Saved entries:
· · · · · · ·
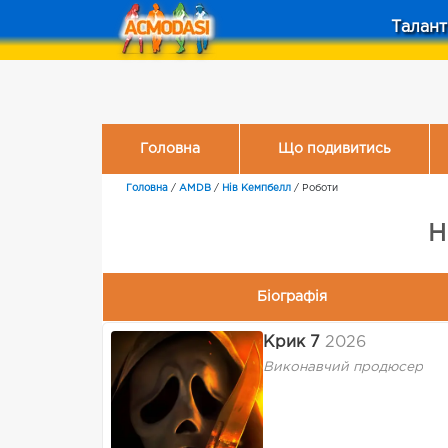
Талант
Головна
Що подивитись
Головна
/
AMDB
/
Нів Кемпбелл
/
Роботи
Н
Біографія
Крик 7
2026
Виконавчий продюсер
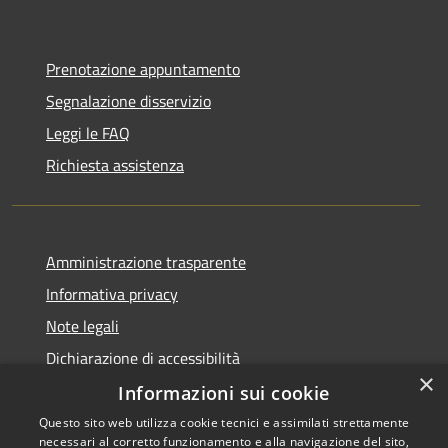
Prenotazione appuntamento
Segnalazione disservizio
Leggi le FAQ
Richiesta assistenza
Amministrazione trasparente
Informativa privacy
Note legali
Dichiarazione di accessibilità
×
Informazioni sui cookie
Questo sito web utilizza cookie tecnici e assimilati strettamente
necessari al corretto funzionamento e alla navigazione del sito,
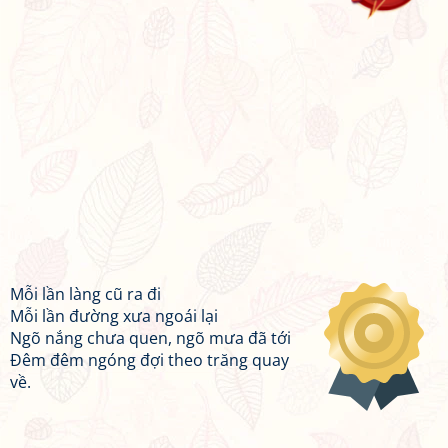
Mỗi lần làng cũ ra đi
Mỗi lần đường xưa ngoái lại
Ngõ nắng chưa quen, ngõ mưa đã tới
Đêm đêm ngóng đợi theo trăng quay
về.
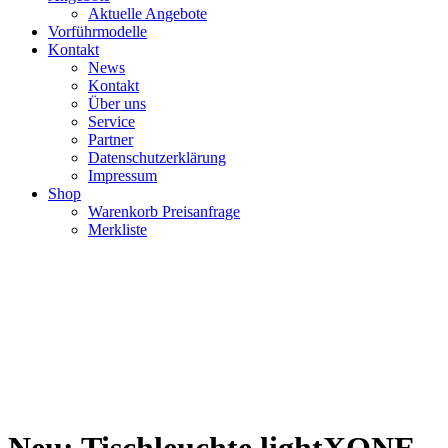
Aktuelle Angebote
Vorführmodelle
Kontakt
News
Kontakt
Über uns
Service
Partner
Datenschutzerklärung
Impressum
Shop
Warenkorb Preisanfrage
Merkliste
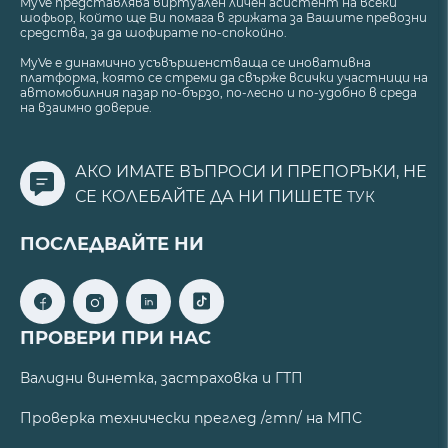
MyVe представлява виртуален личен асистент на всеки
шофьор, който ще Ви помага в грижата за Вашите превозни
средства, за да шофирате по-спокойно.
MyVe е динамично усъвършенстваща се иновативна
платформа, която се стреми да свърже всички участници на
автомобилния пазар по-бързо, по-лесно и по-удобно в среда
на взаимно доверие.
АКО ИМАТЕ ВЪПРОСИ И ПРЕПОРЪКИ, НЕ
СЕ КОЛЕБАЙТЕ ДА НИ ПИШЕТЕ
ТУК
ПОСЛЕДВАЙТЕ НИ
ПРОВЕРИ ПРИ НАС
Валидни винетка, застраховка и ГТП
Проверка технически преглед /гтп/ на МПС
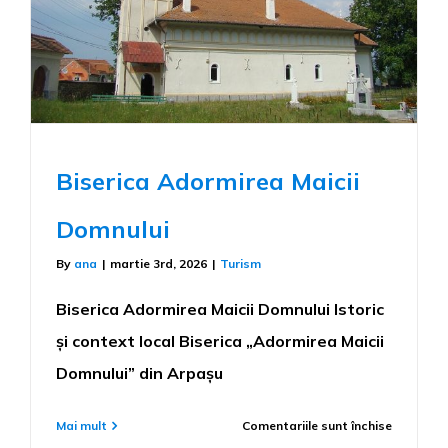
Biserica Adormirea Maicii
Domnului
By
ana
|
martie 3rd, 2026
|
Turism
Biserica Adormirea Maicii Domnului Istoric
și context local Biserica „Adormirea Maicii
Domnului” din Arpașu
pentru
Mai mult
Comentariile sunt închise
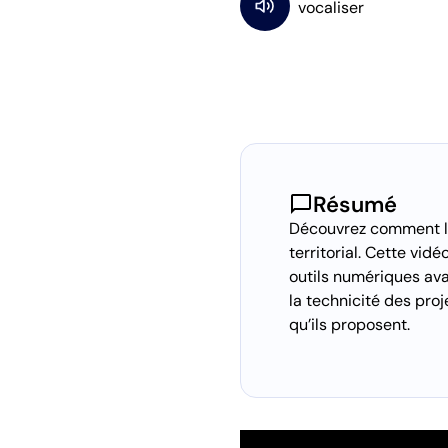
chat_bubble
Résumé
Découvrez comment la
territorial. Cette vid
outils numériques avan
la technicité des proj
qu’ils proposent.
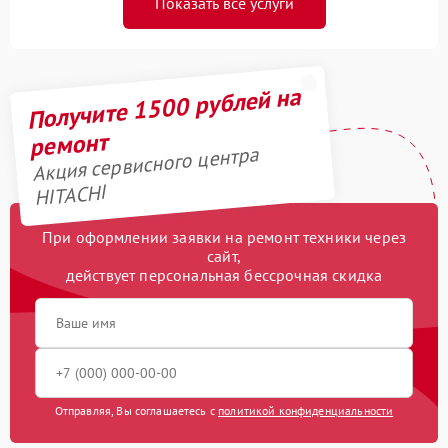
Показать все услуги
Получите 1500 рублей на
ремонт
Акция сервисного центра
HITACHI
При оформлении заявки на ремонт техники через
сайт,
действует персональная бессрочная скидка
Отправляя, Вы соглашаетесь с
политикой конфиденциальности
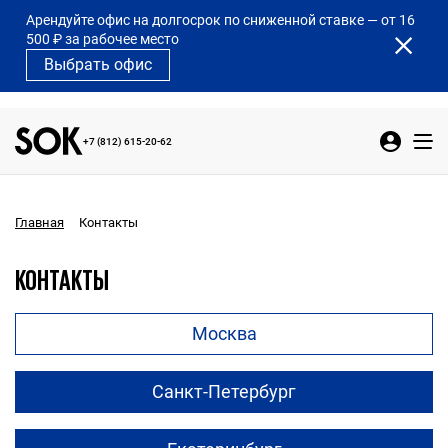
Арендуйте офис на долгосрок по сниженной ставке — от 16
500 ₽ за рабочее место
Выбрать офис
+7 (812) 615-20-62
Контакты
Главная
КОНТАКТЫ
Москва
Санкт-Петербург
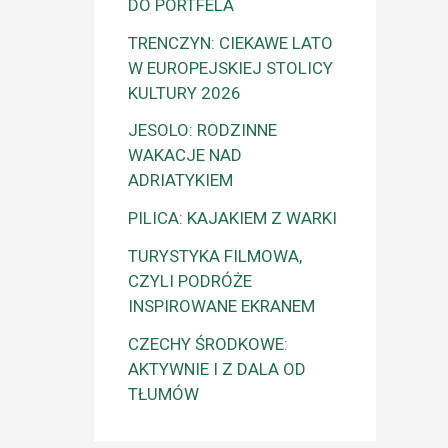
DO PORTFELA
TRENCZYN: CIEKAWE LATO
W EUROPEJSKIEJ STOLICY
KULTURY 2026
JESOLO: RODZINNE
WAKACJE NAD
ADRIATYKIEM
PILICA: KAJAKIEM Z WARKI
TURYSTYKA FILMOWA,
CZYLI PODRÓŻE
INSPIROWANE EKRANEM
CZECHY ŚRODKOWE:
AKTYWNIE I Z DALA OD
TŁUMÓW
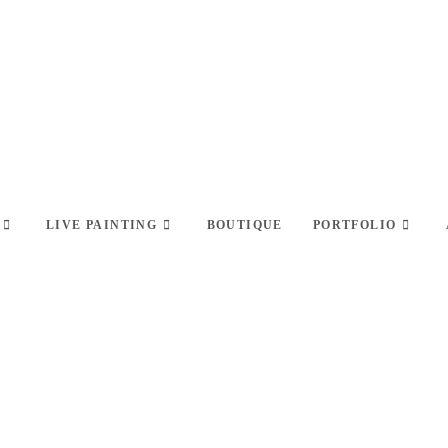
LIVE PAINTING
BOUTIQUE
PORTFOLIO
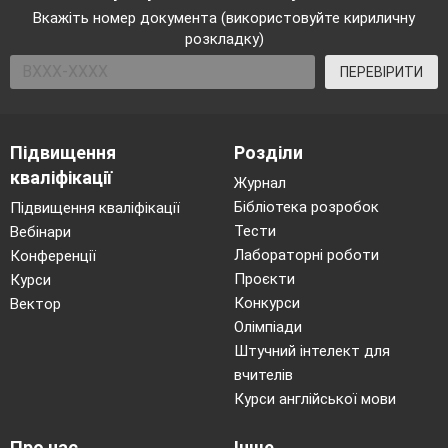
Вкажіть номер документа (використовуйте кириличну
розкладку)
ПЕРЕВІРИТИ
Підвищення
Розділи
кваліфікації
Журнал
Бібліотека розробок
Підвищення кваліфікації
Тести
Вебінари
Лабораторні роботи
Конференції
Проєкти
Курси
Конкурси
Вектор
Олімпіади
Штучний інтелект для
вчителів
Курси англійської мови
Про нас
Інше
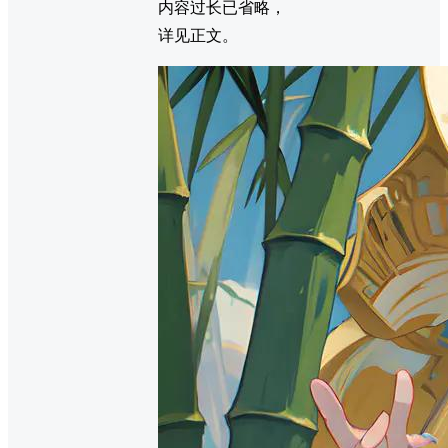
内容过长已省略，
详见正文。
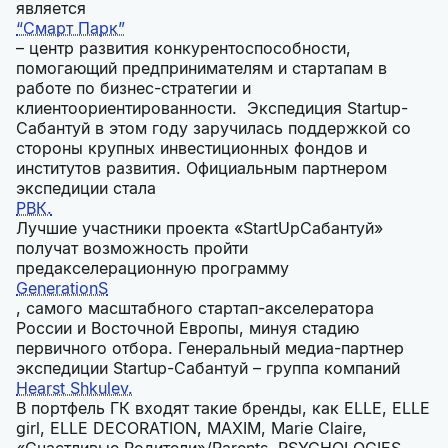
является
“Смарт Парк”
– центр развития конкурентоспособности,
помогающий предпринимателям и стартапам в
работе по бизнес-стратегии и
клиентоориентированности. Экспедиция Startup-
Сабантуй в этом году заручилась поддержкой со
стороны крупных инвестиционных фондов и
институтов развития. Официальным партнером
экспедиции стала
РВК.
Лучшие участники проекта «StartUpСабантуй»
получат возможность пройти
предакселерационную программу
GenerationS
, самого масштабного стартап-акселератора
России и Восточной Европы, минуя стадию
первичного отбора. Генеральный медиа-партнер
экспедиции Startup-Сабантуй – группа компаний
Hearst Shkulev.
В портфель ГК входят такие бренды, как ELLE, ELLE
girl, ELLE DECORATION, MAXIM, Marie Claire,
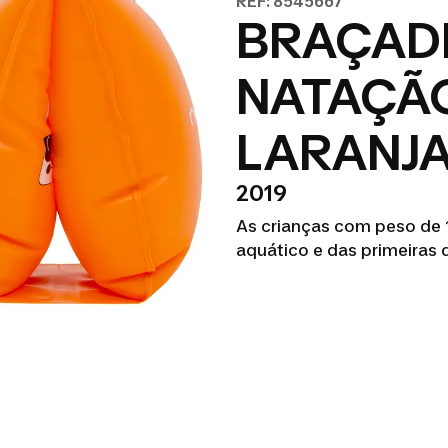
REF: 8545667
BRAÇADE
NATAÇÃ
LARANJA
2019
As crianças com peso de 
aquático e das primeiras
· · · · · · ·
> What to work on
Reply with one number, the count of lines in the records that include the word "Adormirea".

> Solution
3